The Main Line Of The Grand Rabbis

Dec 26, 2010 by

By Raphael Ventura, February 20, 2003

The sequence of grand rabbis that forms the stem of our tree is as follows:

  1. Menahem Bar Isaac Ashkenazi (=MENAHEM I) (1666-1734)*
  2. Mordehai Bekhmohar Menahem (=MORDEHAI I) (1695-1748)
  3. Menahem Bekhmohar Mordehai (=MENAHEM II) (1723-1781)
  4. Mordehai Bekhmohar Menahem (Jelibi) (=MORDEHAI II) (1745-1821)
  5. Menahem Bekhmohar Mordehai (=MENAHEM III) (1775-1810)
  6. Joseph-Raphael Bekhmohar Mordehai (Raphalanji) (1780-1849)
  7. Moshe-Rahamim Behmoiras (Moshonachi) son of Joseph-Raphael (1815-1878)
  8. Raphael Behmoiras (“The Angel Raphael”) son of Moshe-Rahamim (1837-1895)
  9. Meir Behmoiras son of Shabbat-Mordehai (1864-1929)

* Some of the above dates are approximate.
Numbers 1-8 held the office in unbroken sequence. Menahem III (number 5) was short-lived and childless. His younger brother, Joseph-Raphael, succeeded him.  Raphael Behmoiras (number 8) had no male progeny.
After the death of Raphael Behmoiras, the entire community agreed upon a temporary rabbi, Rabbi Avraam Zemah. He remained in office for less than 10 years. Then, the sultan (Mehmet V) issued a nomination for R. Haim Bejerano from Romania, to fill the vacant seat of the late Rabbi Raphael Behmoiras. After a period of 12 years in office (1908-1919), R. Haim was transferred to Istanbul, and once again we find a member of our family as Haham Bashi of Edirne, Rabbi Meir Behmoiras son of R. Shabbat Mordehai Behmoiras (number 9). R. Meir remained in office until his death in 1929, at which time the chief rabbinate of Edirne ceased to exist.
The Gueron Dynasty ended at the closing of the 19th Century.

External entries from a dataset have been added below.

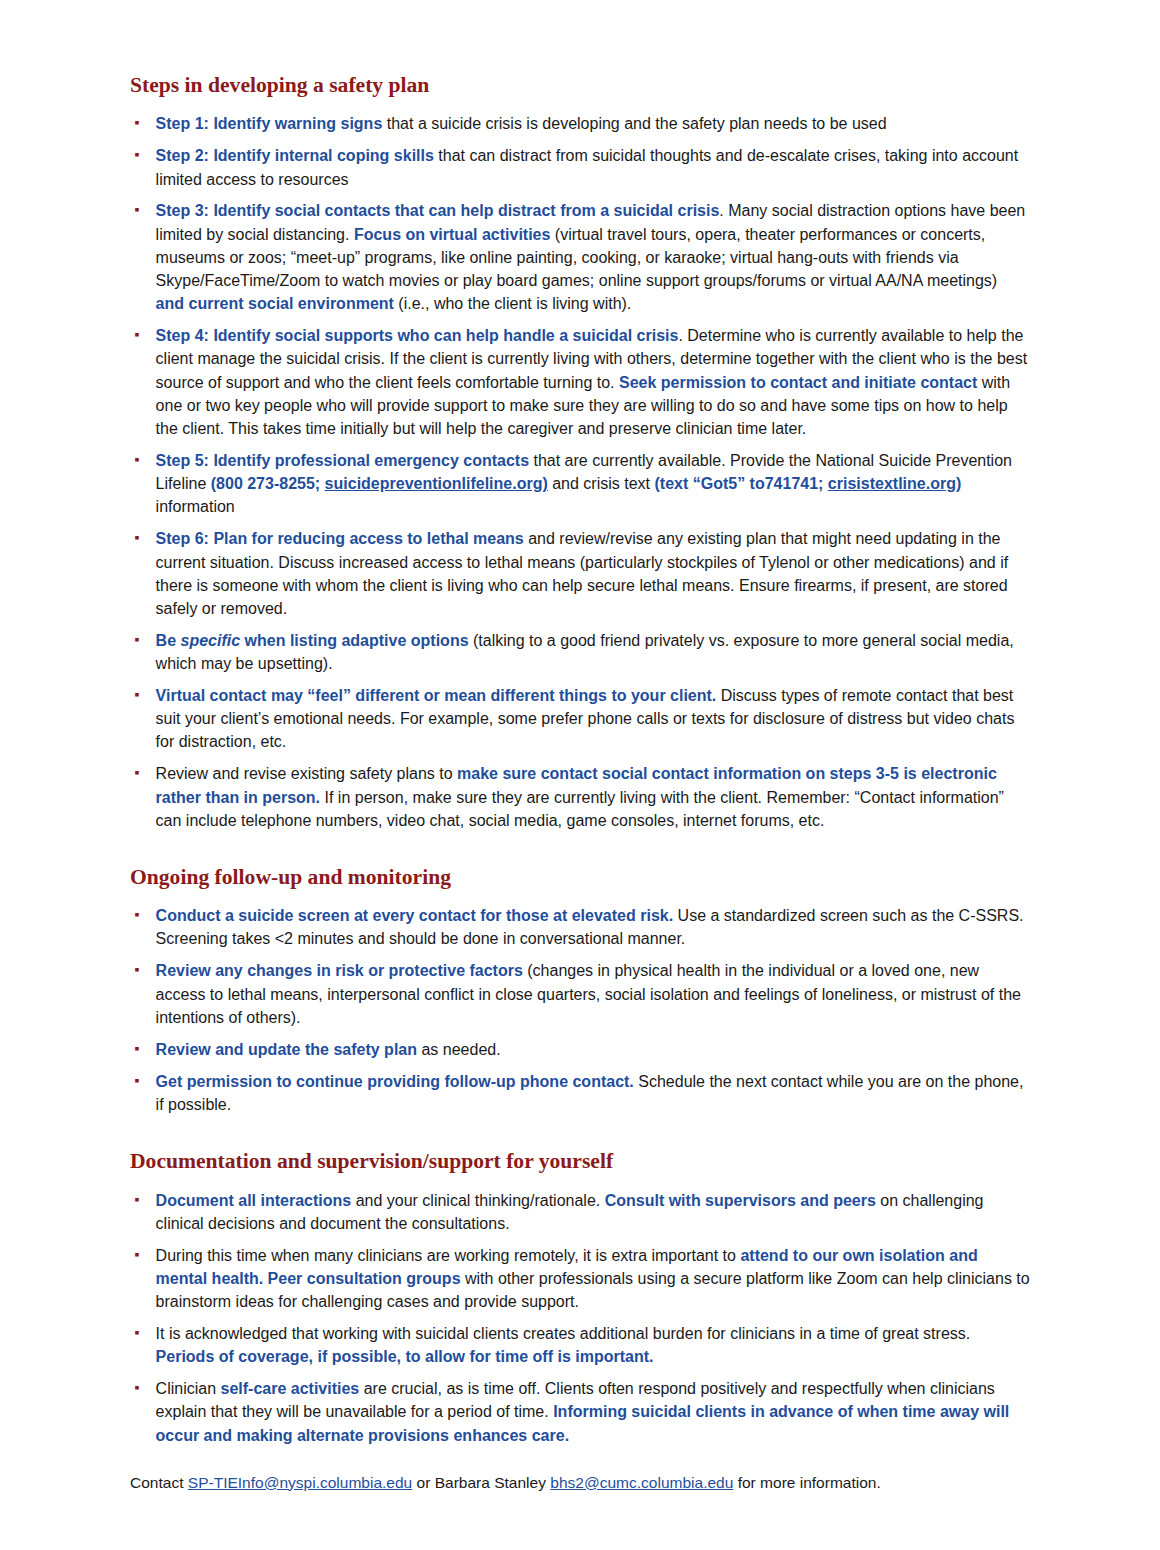Steps in developing a safety plan
Step 1: Identify warning signs that a suicide crisis is developing and the safety plan needs to be used
Step 2: Identify internal coping skills that can distract from suicidal thoughts and de-escalate crises, taking into account limited access to resources
Step 3: Identify social contacts that can help distract from a suicidal crisis. Many social distraction options have been limited by social distancing. Focus on virtual activities (virtual travel tours, opera, theater performances or concerts, museums or zoos; “meet-up” programs, like online painting, cooking, or karaoke; virtual hang-outs with friends via Skype/FaceTime/Zoom to watch movies or play board games; online support groups/forums or virtual AA/NA meetings) and current social environment (i.e., who the client is living with).
Step 4: Identify social supports who can help handle a suicidal crisis. Determine who is currently available to help the client manage the suicidal crisis. If the client is currently living with others, determine together with the client who is the best source of support and who the client feels comfortable turning to. Seek permission to contact and initiate contact with one or two key people who will provide support to make sure they are willing to do so and have some tips on how to help the client. This takes time initially but will help the caregiver and preserve clinician time later.
Step 5: Identify professional emergency contacts that are currently available. Provide the National Suicide Prevention Lifeline (800 273-8255; suicidepreventionlifeline.org) and crisis text (text “Got5” to741741; crisistextline.org) information
Step 6: Plan for reducing access to lethal means and review/revise any existing plan that might need updating in the current situation. Discuss increased access to lethal means (particularly stockpiles of Tylenol or other medications) and if there is someone with whom the client is living who can help secure lethal means. Ensure firearms, if present, are stored safely or removed.
Be specific when listing adaptive options (talking to a good friend privately vs. exposure to more general social media, which may be upsetting).
Virtual contact may “feel” different or mean different things to your client. Discuss types of remote contact that best suit your client’s emotional needs. For example, some prefer phone calls or texts for disclosure of distress but video chats for distraction, etc.
Review and revise existing safety plans to make sure contact social contact information on steps 3-5 is electronic rather than in person. If in person, make sure they are currently living with the client. Remember: “Contact information” can include telephone numbers, video chat, social media, game consoles, internet forums, etc.
Ongoing follow-up and monitoring
Conduct a suicide screen at every contact for those at elevated risk. Use a standardized screen such as the C-SSRS. Screening takes <2 minutes and should be done in conversational manner.
Review any changes in risk or protective factors (changes in physical health in the individual or a loved one, new access to lethal means, interpersonal conflict in close quarters, social isolation and feelings of loneliness, or mistrust of the intentions of others).
Review and update the safety plan as needed.
Get permission to continue providing follow-up phone contact. Schedule the next contact while you are on the phone, if possible.
Documentation and supervision/support for yourself
Document all interactions and your clinical thinking/rationale. Consult with supervisors and peers on challenging clinical decisions and document the consultations.
During this time when many clinicians are working remotely, it is extra important to attend to our own isolation and mental health. Peer consultation groups with other professionals using a secure platform like Zoom can help clinicians to brainstorm ideas for challenging cases and provide support.
It is acknowledged that working with suicidal clients creates additional burden for clinicians in a time of great stress. Periods of coverage, if possible, to allow for time off is important.
Clinician self-care activities are crucial, as is time off. Clients often respond positively and respectfully when clinicians explain that they will be unavailable for a period of time. Informing suicidal clients in advance of when time away will occur and making alternate provisions enhances care.
Contact SP-TIEInfo@nyspi.columbia.edu or Barbara Stanley bhs2@cumc.columbia.edu for more information.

The grand rabbis were very learned people. Those of the Behmoiras dynasty were better versed in Biblical, Talmudic and Kabala matters, and produced many learned writings, some of which were ultimately published. The private library of the Behmoiras dynasty was famous and contained, among precious books, many unpublished manuscripts. The grand rabbis of the Gueron dynasty were more active in communal affairs and in connections with the civil government. There were two rabbinical Beit-Din institutions at Edirne headed by the grand rabbis. The Behmoiras grand rabbis were famous for their knowledgeable solutions to religious and civil cases that arose among members of their congregations. They often had to visit the Balkan communities that were under their jurisdiction, in order to settle religious and administrative questions as well as to deliver judgments.


After Mordechai I the family was divided into what became its two principal branches. Mordechai’s eldest son, Menahem II, inherited, as we saw, the post of grand rabbi and therefore belongs to the main branch (of the grand rabbis), whereas his second son, Solomon initiated a parallel branch, which did not produce grand rabbis, but was quite important nonetheless.
Later in his life, Solomon was given a second name:  Nisim. Though he was not grand rabbi of Edirne, he was very famous for his biblical knowledge and served as a dayan of great renown. He authored important works and many letters in which he discussed halachic matters with his learned contemporaries. Solomon-Nisim died at the age of 38 in 1775.
Solomon-Nisim’s son, Simeon-Mordechai (or “Rabbi Matte Shim’on”*) visited various cities, preached and gave judgments. He died in mid life at about 1819. He had two sons: Nisim-Solomon (b. abt. 1793) and Menahem (1800-1887) whom we shall tag “Menahem IV”.
Menahem IV (or “Rabbi Divrei Menahem”*) ben Nisim-Solomon was a learned man in Talmud, excellent preacher and rabbi. People listened to his preaching in ecstasy. His renown was among Jews and non-Jews alike. His wisdom and modesty were well known. When young he was secretary in Leon Alfassa’s Bank at Edirne. His many books were burnt in the fire of 1905 in Edirne.
In 1878 he moved to Istanbul because of the Russo-Turkish war. The Jews of Edirne feared that they might suffer greatly if the Russians captured the city.
The rabbis of Istanbul received him with great honors.
In 1880 Menahem IV left for Eretz Israel and died there in 1887.
Menahem IV’s grandson was Rabbi Yomtov Behmoiram who resided in Bulgaria. He was an active Zionist leader.

* Sometimes important rabbis are commonly known by the name of their principal opus.